Exercise directions -> Turn the source text of each of the following records into a JSON list of strings, one string per line, leaving out blank lines.

########################################

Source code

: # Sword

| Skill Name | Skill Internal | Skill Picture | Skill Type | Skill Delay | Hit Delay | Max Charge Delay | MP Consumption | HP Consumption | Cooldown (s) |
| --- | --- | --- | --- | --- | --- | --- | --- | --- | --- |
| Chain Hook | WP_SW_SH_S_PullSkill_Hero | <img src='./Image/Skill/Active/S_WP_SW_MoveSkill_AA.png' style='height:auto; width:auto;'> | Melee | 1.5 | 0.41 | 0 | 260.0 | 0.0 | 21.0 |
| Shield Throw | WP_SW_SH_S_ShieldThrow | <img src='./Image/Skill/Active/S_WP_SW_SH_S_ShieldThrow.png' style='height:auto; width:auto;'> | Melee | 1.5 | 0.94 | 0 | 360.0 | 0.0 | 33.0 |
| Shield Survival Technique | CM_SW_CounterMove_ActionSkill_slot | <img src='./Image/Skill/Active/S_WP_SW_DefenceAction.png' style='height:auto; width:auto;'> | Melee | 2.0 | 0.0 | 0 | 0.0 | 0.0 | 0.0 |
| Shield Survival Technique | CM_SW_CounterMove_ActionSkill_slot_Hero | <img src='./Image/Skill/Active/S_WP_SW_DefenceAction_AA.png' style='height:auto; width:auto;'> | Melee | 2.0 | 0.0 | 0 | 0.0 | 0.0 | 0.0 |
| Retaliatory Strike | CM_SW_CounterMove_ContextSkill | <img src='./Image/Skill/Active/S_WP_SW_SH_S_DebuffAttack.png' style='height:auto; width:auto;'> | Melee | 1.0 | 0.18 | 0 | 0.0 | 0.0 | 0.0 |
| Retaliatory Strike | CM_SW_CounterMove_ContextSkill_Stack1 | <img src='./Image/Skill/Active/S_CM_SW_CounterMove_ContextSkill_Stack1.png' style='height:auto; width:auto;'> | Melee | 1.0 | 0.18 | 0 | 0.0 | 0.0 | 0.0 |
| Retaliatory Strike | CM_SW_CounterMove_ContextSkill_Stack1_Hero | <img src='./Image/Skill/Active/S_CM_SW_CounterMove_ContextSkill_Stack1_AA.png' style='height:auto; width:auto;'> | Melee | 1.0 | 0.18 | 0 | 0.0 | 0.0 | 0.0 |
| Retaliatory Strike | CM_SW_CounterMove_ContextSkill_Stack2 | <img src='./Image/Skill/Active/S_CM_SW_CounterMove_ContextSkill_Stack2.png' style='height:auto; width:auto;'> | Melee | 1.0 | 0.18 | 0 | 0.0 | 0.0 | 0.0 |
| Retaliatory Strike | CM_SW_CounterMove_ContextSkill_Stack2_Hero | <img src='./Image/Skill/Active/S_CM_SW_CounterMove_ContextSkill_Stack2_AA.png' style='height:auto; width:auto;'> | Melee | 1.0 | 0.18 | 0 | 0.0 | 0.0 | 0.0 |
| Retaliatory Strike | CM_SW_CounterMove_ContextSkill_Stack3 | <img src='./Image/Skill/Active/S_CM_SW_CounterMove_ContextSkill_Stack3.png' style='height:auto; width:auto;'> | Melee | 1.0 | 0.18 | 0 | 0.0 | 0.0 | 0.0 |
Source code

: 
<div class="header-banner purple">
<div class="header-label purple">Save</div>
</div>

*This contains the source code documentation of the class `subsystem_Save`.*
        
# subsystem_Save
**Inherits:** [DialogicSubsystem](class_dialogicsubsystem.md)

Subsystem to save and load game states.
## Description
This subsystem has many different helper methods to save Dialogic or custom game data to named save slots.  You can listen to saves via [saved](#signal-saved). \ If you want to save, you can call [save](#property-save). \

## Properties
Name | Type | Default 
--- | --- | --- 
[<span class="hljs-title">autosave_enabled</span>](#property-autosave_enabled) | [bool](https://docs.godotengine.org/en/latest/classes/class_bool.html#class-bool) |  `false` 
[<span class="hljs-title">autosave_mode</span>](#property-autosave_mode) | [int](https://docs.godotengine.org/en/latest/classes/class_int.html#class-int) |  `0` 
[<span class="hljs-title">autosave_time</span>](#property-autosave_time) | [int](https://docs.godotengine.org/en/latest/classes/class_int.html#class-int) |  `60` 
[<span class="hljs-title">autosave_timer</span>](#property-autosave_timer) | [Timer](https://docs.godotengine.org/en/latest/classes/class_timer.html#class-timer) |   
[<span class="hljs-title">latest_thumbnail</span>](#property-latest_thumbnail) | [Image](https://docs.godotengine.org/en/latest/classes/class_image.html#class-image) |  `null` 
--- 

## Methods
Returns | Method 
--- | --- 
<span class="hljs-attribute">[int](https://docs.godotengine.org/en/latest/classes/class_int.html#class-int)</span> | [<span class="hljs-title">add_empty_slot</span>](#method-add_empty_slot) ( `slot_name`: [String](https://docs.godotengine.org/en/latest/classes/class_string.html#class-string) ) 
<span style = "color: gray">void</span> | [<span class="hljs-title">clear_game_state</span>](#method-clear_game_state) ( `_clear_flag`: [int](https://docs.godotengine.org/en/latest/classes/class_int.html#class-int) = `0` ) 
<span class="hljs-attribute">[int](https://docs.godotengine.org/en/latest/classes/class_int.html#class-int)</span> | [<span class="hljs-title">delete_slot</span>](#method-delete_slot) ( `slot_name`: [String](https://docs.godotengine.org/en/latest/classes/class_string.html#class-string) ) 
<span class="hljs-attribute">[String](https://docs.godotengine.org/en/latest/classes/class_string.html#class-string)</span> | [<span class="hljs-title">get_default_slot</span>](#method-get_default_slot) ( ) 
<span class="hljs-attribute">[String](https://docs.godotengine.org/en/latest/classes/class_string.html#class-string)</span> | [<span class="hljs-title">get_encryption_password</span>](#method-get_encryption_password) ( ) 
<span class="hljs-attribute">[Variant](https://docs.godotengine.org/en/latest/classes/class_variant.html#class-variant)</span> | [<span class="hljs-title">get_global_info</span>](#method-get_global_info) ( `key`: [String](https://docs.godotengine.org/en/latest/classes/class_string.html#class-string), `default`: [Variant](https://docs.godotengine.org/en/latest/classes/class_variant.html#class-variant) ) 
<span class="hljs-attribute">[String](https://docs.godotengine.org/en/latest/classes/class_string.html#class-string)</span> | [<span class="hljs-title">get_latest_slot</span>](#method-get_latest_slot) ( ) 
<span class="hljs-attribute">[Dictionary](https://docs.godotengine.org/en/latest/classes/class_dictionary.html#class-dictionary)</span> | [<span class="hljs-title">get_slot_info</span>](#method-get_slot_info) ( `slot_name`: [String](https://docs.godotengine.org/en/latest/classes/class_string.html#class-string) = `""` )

########################################

Task response ->
[
  "Source code",
  ": # Sword",
  "| Skill Name | Skill Internal | Skill Picture | Skill Type | Skill Delay | Hit Delay | Max Charge Delay | MP Consumption | HP Consumption | Cooldown (s) |",
  "| --- | --- | --- | --- | --- | --- | --- | --- | --- | --- |",
  "| Chain Hook | WP_SW_SH_S_PullSkill_Hero | <img src='./Image/Skill/Active/S_WP_SW_MoveSkill_AA.png' style='height:auto; width:auto;'> | Melee | 1.5 | 0.41 | 0 | 260.0 | 0.0 | 21.0 |",
  "| Shield Throw | WP_SW_SH_S_ShieldThrow | <img src='./Image/Skill/Active/S_WP_SW_SH_S_ShieldThrow.png' style='height:auto; width:auto;'> | Melee | 1.5 | 0.94 | 0 | 360.0 | 0.0 | 33.0 |",
  "| Shield Survival Technique | CM_SW_CounterMove_ActionSkill_slot | <img src='./Image/Skill/Active/S_WP_SW_DefenceAction.png' style='height:auto; width:auto;'> | Melee | 2.0 | 0.0 | 0 | 0.0 | 0.0 | 0.0 |",
  "| Shield Survival Technique | CM_SW_CounterMove_ActionSkill_slot_Hero | <img src='./Image/Skill/Active/S_WP_SW_DefenceAction_AA.png' style='height:auto; width:auto;'> | Melee | 2.0 | 0.0 | 0 | 0.0 | 0.0 | 0.0 |",
  "| Retaliatory Strike | CM_SW_CounterMove_ContextSkill | <img src='./Image/Skill/Active/S_WP_SW_SH_S_DebuffAttack.png' style='height:auto; width:auto;'> | Melee | 1.0 | 0.18 | 0 | 0.0 | 0.0 | 0.0 |",
  "| Retaliatory Strike | CM_SW_CounterMove_ContextSkill_Stack1 | <img src='./Image/Skill/Active/S_CM_SW_CounterMove_ContextSkill_Stack1.png' style='height:auto; width:auto;'> | Melee | 1.0 | 0.18 | 0 | 0.0 | 0.0 | 0.0 |",
  "| Retaliatory Strike | CM_SW_CounterMove_ContextSkill_Stack1_Hero | <img src='./Image/Skill/Active/S_CM_SW_CounterMove_ContextSkill_Stack1_AA.png' style='height:auto; width:auto;'> | Melee | 1.0 | 0.18 | 0 | 0.0 | 0.0 | 0.0 |",
  "| Retaliatory Strike | CM_SW_CounterMove_ContextSkill_Stack2 | <img src='./Image/Skill/Active/S_CM_SW_CounterMove_ContextSkill_Stack2.png' style='height:auto; width:auto;'> | Melee | 1.0 | 0.18 | 0 | 0.0 | 0.0 | 0.0 |",
  "| Retaliatory Strike | CM_SW_CounterMove_ContextSkill_Stack2_Hero | <img src='./Image/Skill/Active/S_CM_SW_CounterMove_ContextSkill_Stack2_AA.png' style='height:auto; width:auto;'> | Melee | 1.0 | 0.18 | 0 | 0.0 | 0.0 | 0.0 |",
  "| Retaliatory Strike | CM_SW_CounterMove_ContextSkill_Stack3 | <img src='./Image/Skill/Active/S_CM_SW_CounterMove_ContextSkill_Stack3.png' style='height:auto; width:auto;'> | Melee | 1.0 | 0.18 | 0 | 0.0 | 0.0 | 0.0 |",
  "Source code",
  ": ",
  "<div class=\"header-banner purple\">",
  "<div class=\"header-label purple\">Save</div>",
  "</div>",
  "*This contains the source code documentation of the class `subsystem_Save`.*",
  "# subsystem_Save",
  "**Inherits:** [DialogicSubsystem](class_dialogicsubsystem.md)",
  "Subsystem to save and load game states.",
  "## Description",
  "This subsystem has many different helper methods to save Dialogic or custom game data to named save slots.  You can listen to saves via [saved](#signal-saved). \\ If you want to save, you can call [save](#property-save). \\",
  "## Properties",
  "Name | Type | Default ",
  "--- | --- | --- ",
  "[<span class=\"hljs-title\">autosave_enabled</span>](#property-autosave_enabled) | [bool](https://docs.godotengine.org/en/latest/classes/class_bool.html#class-bool) |  `false` ",
  "[<span class=\"hljs-title\">autosave_mode</span>](#property-autosave_mode) | [int](https://docs.godotengine.org/en/latest/classes/class_int.html#class-int) |  `0` ",
  "[<span class=\"hljs-title\">autosave_time</span>](#property-autosave_time) | [int](https://docs.godotengine.org/en/latest/classes/class_int.html#class-int) |  `60` ",
  "[<span class=\"hljs-title\">autosave_timer</span>](#property-autosave_timer) | [Timer](https://docs.godotengine.org/en/latest/classes/class_timer.html#class-timer) |   ",
  "[<span class=\"hljs-title\">latest_thumbnail</span>](#property-latest_thumbnail) | [Image](https://docs.godotengine.org/en/latest/classes/class_image.html#class-image) |  `null` ",
  "--- ",
  "## Methods",
  "Returns | Method ",
  "--- | --- ",
  "<span class=\"hljs-attribute\">[int](https://docs.godotengine.org/en/latest/classes/class_int.html#class-int)</span> | [<span class=\"hljs-title\">add_empty_slot</span>](#method-add_empty_slot) ( `slot_name`: [String](https://docs.godotengine.org/en/latest/classes/class_string.html#class-string) ) ",
  "<span style = \"color: gray\">void</span> | [<span class=\"hljs-title\">clear_game_state</span>](#method-clear_game_state) ( `_clear_flag`: [int](https://docs.godotengine.org/en/latest/classes/class_int.html#class-int) = `0` ) ",
  "<span class=\"hljs-attribute\">[int](https://docs.godotengine.org/en/latest/classes/class_int.html#class-int)</span> | [<span class=\"hljs-title\">delete_slot</span>](#method-delete_slot) ( `slot_name`: [String](https://docs.godotengine.org/en/latest/classes/class_string.html#class-string) ) ",
  "<span class=\"hljs-attribute\">[String](https://docs.godotengine.org/en/latest/classes/class_string.html#class-string)</span> | [<span class=\"hljs-title\">get_default_slot</span>](#method-get_default_slot) ( ) ",
  "<span class=\"hljs-attribute\">[String](https://docs.godotengine.org/en/latest/classes/class_string.html#class-string)</span> | [<span class=\"hljs-title\">get_encryption_password</span>](#method-get_encryption_password) ( ) ",
  "<span class=\"hljs-attribute\">[Variant](https://docs.godotengine.org/en/latest/classes/class_variant.html#class-variant)</span> | [<span class=\"hljs-title\">get_global_info</span>](#method-get_global_info) ( `key`: [String](https://docs.godotengine.org/en/latest/classes/class_string.html#class-string), `default`: [Variant](https://docs.godotengine.org/en/latest/classes/class_variant.html#class-variant) ) ",
  "<span class=\"hljs-attribute\">[String](https://docs.godotengine.org/en/latest/classes/class_string.html#class-string)</span> | [<span class=\"hljs-title\">get_latest_slot</span>](#method-get_latest_slot) ( ) ",
  "<span class=\"hljs-attribute\">[Dictionary](https://docs.godotengine.org/en/latest/classes/class_dictionary.html#class-dictionary)</span> | [<span class=\"hljs-title\">get_slot_info</span>](#method-get_slot_info) ( `slot_name`: [String](https://docs.godotengine.org/en/latest/classes/class_string.html#class-string) = `\"\"` )"
]